Originariamente Scritto da
gianni g.
Caro connazionale che dopo aver vinto le elezioni ti accingi a governare l' Italia (se ti chiami Silvio Berlusconi smetti pure di leggere, poiché in queste cose tu sei un maestro e non hai certo bisogno di consigli), se ci tieni a rimanere in sella per 5 anni, magari ottenendo anche un secondo mandato, fa che la vicenda di Prodi ti serva da lezione.
Il poveretto si era presentato, pensa tu la dabbenaggine, dicendo di non essere alla ricerca di un facile consenso, ma piuttosto di voler risanare i conti dello Stato ed introdurre un po’ di sana concorrenza nell’ ingessato mercato delle professioni e dei servizi.

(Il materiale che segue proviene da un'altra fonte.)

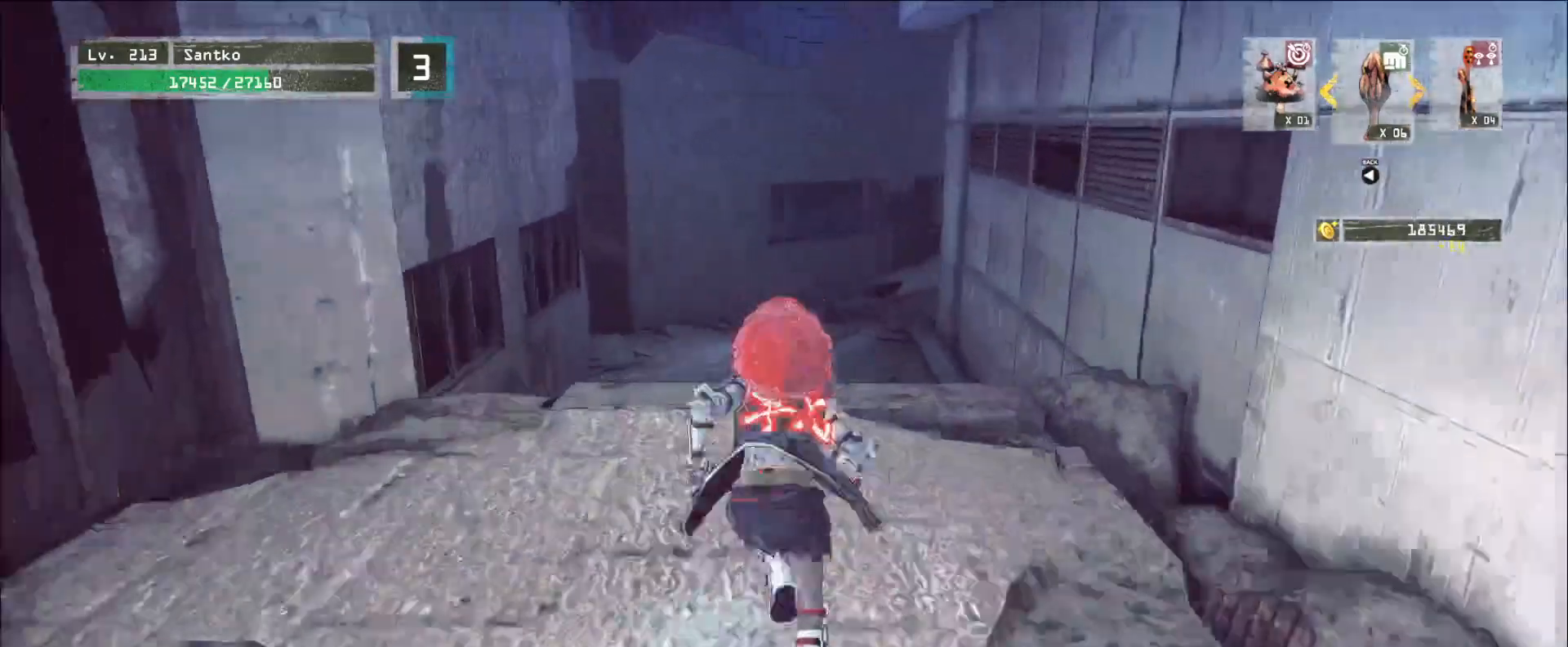
{"keys": ["w"], "mouse": [], "events": []}
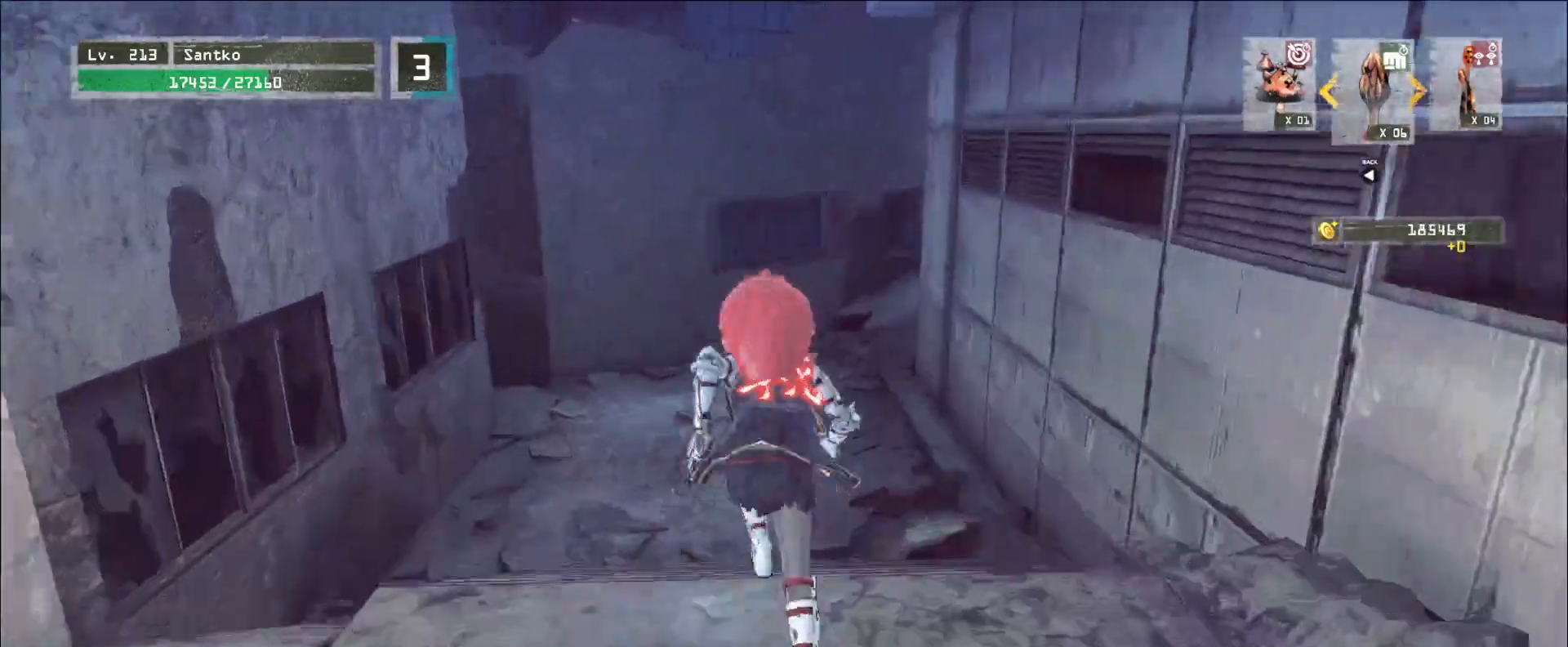
{"keys": ["w"], "mouse": [], "events": []}
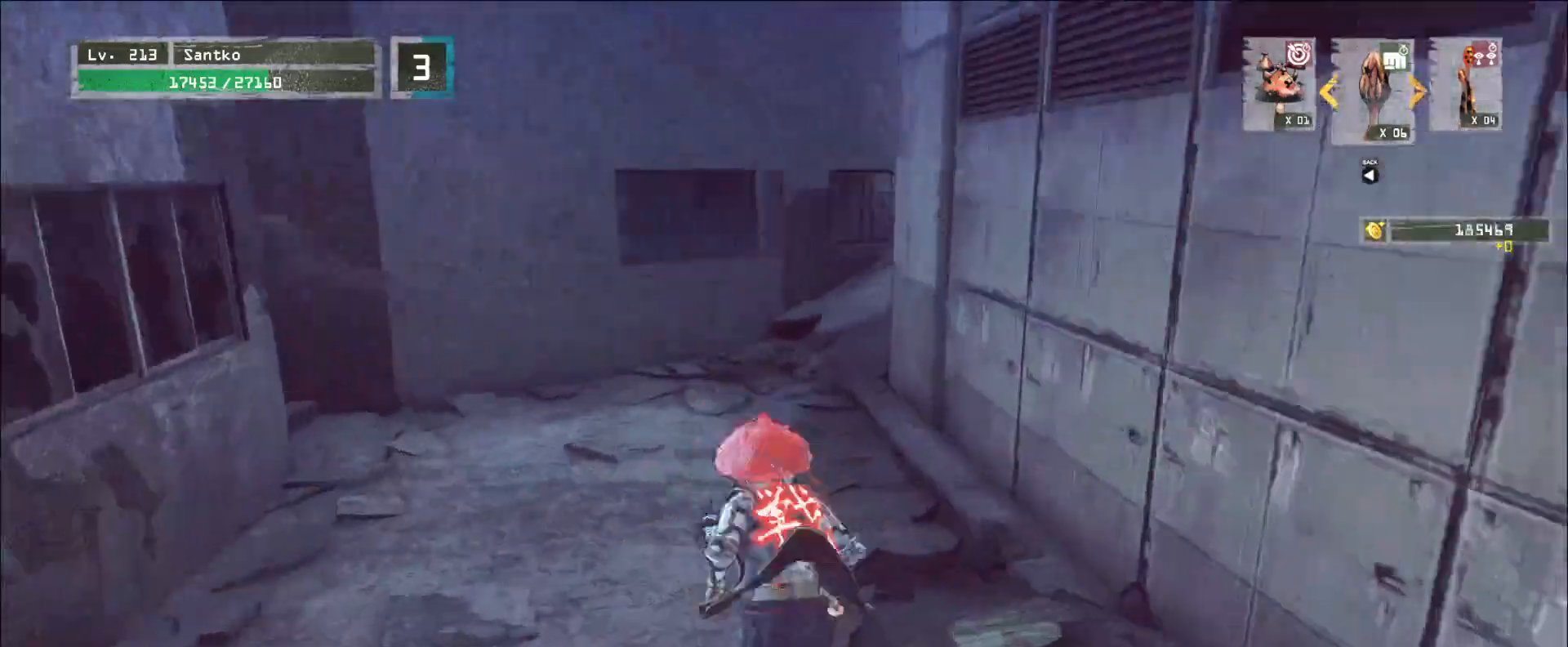
{"keys": ["w"], "mouse": [], "events": []}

Conseguentemente si mise di buzzo buono a eliminare certi assurdi privilegi delle numerose gilde e corporazioni, e a recuperare almeno una parte della montagna dei miliardi di euro evasi ogni anno.
Non l' avesse mai fatto. Subito la sua popolarità cadde ben al di sotto del 50%. E non valse a risollevarla l' assicurazione che presto avrebbe iniziato a redistribuire quanto le sue misure avevano prodotto in termini di surplus.
Il fatto è che gli italiani vorrebbero si che i conti dello Stato fossero in ordine, ma non son disposti a contribuire in prima persona. Altri dovrebbero farlo, non si sa bene chi, magari il vicino di casa, ma non loro.
Quel calo di popolarità è stato, alla fine, una delle motivazioni addotte da alcuni alleati di Prodi per sfiduciarlo.
Qundi, caro neopresidente del Consiglio, fai tesoro di ciò che è avvenuto al tuo predecessore e, pur dichiarandoti a parole convinto liberista, non muovere paglia, non fare nulla di concreto a favore della libera concorrenza.
Lo stesso dicasi per l' evasione. Di quando in quando lamentati per la sua insostenibilità, ma fai poco, pochissimo, per recuperarla.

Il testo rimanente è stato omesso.